4. Stir fry on high flame without overcooking vegetables.
5. Now add 2 tbsp soy sauce and 1 tbsp vinegar. stir-fry until the sauce is combined well.
6. Keeping the flame on high, add cooked quinoa.
7. Also, add 1 tsp pepper and ¼ tsp salt. Adjust the salt as soy sauce has salt.
8. Further, add 2 tbsp spring onions and mix well.
Dragon Chicken
Every one of us loves the spicy chicken chilli, which is popular, but many chefs are giving it their twist taking inspiration from world cuisines, and Ram, chef at Uncultured Cafe - Sky Culture in Delhi's Kailash Colony is one of them. He wants you to make Dragon Chicken, which is a part of their upcoming new Chef's' Special Menu, which will launch today.
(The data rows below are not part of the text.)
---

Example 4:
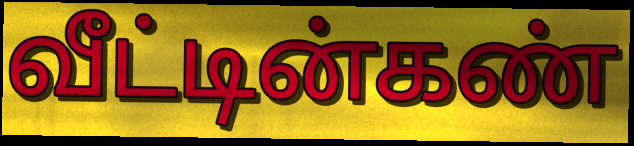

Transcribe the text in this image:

வீட்டின்கண்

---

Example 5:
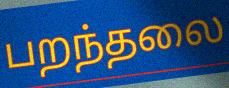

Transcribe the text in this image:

பறந்தலை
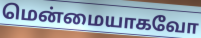
மென்மையாகவோ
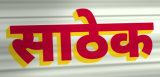
साठेक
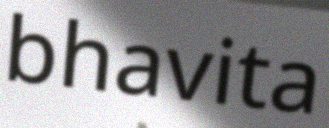
bhavita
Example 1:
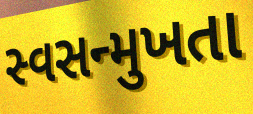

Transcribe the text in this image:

સ્વસન્મુખતા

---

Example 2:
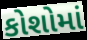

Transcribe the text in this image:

કોશોમાં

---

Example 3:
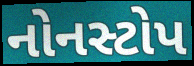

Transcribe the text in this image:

નોનસ્ટોપ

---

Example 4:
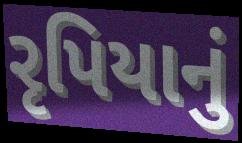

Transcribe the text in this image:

રૃપિયાનું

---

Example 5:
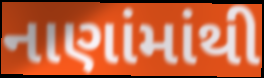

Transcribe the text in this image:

નાણાંમાંથી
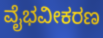
ವೈಭವೀಕರಣ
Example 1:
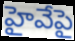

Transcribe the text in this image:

హైవేపై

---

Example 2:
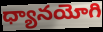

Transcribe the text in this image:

ధ్యానయోగి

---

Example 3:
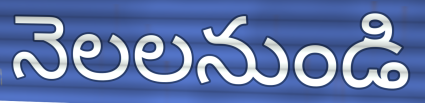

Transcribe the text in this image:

నెలలనుండి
He explains, "A modern Japanese twist on our staple Chilli Chicken with the addition of the crowd favourite - Flaming Hot Cheetos, and a topping of wasabi peas for that extra crunch."
Ingredients:
Chicken breast 2
Refined flour 100 gm
Oyster sauce 100 ml
Korean paste 100 gms
Garlic 4 cloves
Flaming hot Cheetos as per requirement
Ginger 50 gms
Chilli paste 10 gms
Tomato ketchup as per requirement
Wasabi peas as per requirement
Method:
1. Coat the chicken and fry in a mixture of flour and crushed Cheetos.
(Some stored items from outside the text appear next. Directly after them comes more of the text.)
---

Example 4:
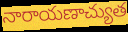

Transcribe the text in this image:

నారాయణాచ్యుత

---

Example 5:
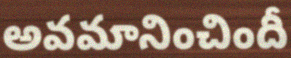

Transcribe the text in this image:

అవమానించిందీ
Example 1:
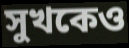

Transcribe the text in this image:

সুখকেও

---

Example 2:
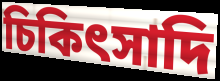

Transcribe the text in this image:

চিকিৎসাদি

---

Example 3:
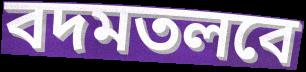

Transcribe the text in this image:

বদমতলবে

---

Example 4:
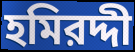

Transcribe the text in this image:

হমিরদ্দী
2. Add the rest of the ingredients and toss it in a wok.
3. Season to taste.
4. Top with wasabi peas.
Blue Butterfly Pea Veggie Medley Fried Rice
The classic Chicken fried rice is a favourite but what if you twisted it and elevated it to become a new dish? Tushar Malkani, chef at The Yellow House in Goa's Anjuna says you should make the Blue Butterfly Pea Veggie Medley Fried Rice. He explains, "It is beautifully coloured using Blue Butterfly Pea Powder to turn the classic all-time favorite dish with a delicious colourful gorgeous twist. It is quick and easy to make, customisable with any of your favorite mix-ins, and irresistibly delicious and thus an instant mood lifter. This is one meal your whole family will agree on."
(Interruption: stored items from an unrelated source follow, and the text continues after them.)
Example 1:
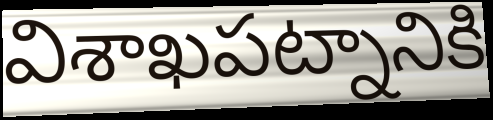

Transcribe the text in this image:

విశాఖపట్నానికి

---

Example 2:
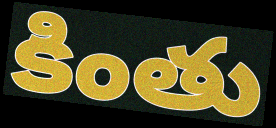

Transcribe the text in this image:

కింతు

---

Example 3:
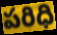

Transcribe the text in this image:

పరిధి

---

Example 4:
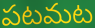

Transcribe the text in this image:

పటమట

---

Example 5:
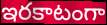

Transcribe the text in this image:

ఇరకాటంగా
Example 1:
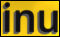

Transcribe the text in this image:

inu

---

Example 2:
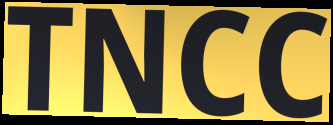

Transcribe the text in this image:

TNCC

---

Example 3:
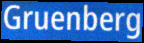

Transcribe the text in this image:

Gruenberg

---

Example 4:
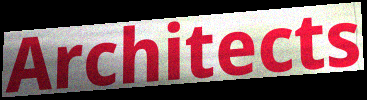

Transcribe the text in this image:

Architects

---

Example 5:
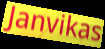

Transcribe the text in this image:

Janvikas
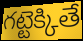
గట్టెక్కితే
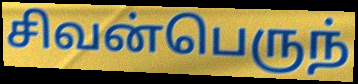
சிவன்பெருந்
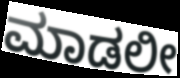
ಮಾಡಲೀ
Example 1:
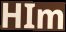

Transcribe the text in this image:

HIm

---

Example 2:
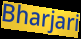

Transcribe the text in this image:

Bharjari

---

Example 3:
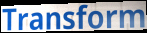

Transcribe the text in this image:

Transform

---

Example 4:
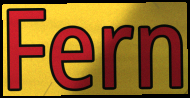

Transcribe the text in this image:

Fern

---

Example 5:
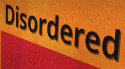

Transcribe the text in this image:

Disordered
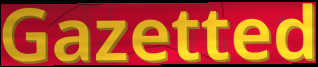
Gazetted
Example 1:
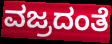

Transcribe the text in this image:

ವಜ್ರದಂತೆ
Ingredients: (Good for 2-3 Servings):
Uncooked short grain rice 1 cup makes 3 cups cooked
Water 1 cup
Suncore Foods Blue Butterfly Pea Powder 1/4 tsp
Oil 2 tbsp
Salt or to taste 3/4 tsp
Pepper as per requirement
Vegetables use and cut as per your choice
Onion, diced 1 no
Garlic, minced 2 cloves
Corn 1/2 cup
Peas 1/2 cup
Carrots, diced 1/2 cup
Kale, chopped as per requirement
Red bell pepper, diced 1 no
Purple cabbage, chopped 1 cup
Method:
1. Wash rice through running water about 2 to 3 times. In a rice cooker, add the water, washed rice, and blue butterfly pea powder. Leave to cook and then cool for 15 minutes. Cooling the rice prevents it from being too sticky and mushy when stir-frying.
2. In a large pan or skillet, heat 2 tbsp oil. Add the chopped onion and garlic to it. Saute until cooked through and garlic is lightly brown. Add the rest of the vegetables. Season with 3/4 tsp salt, or to taste and some pepper. Mix in the cooled rice.
3. Leave to cook for 3 to 4 minutes over medium high heat. Serve and enjoy.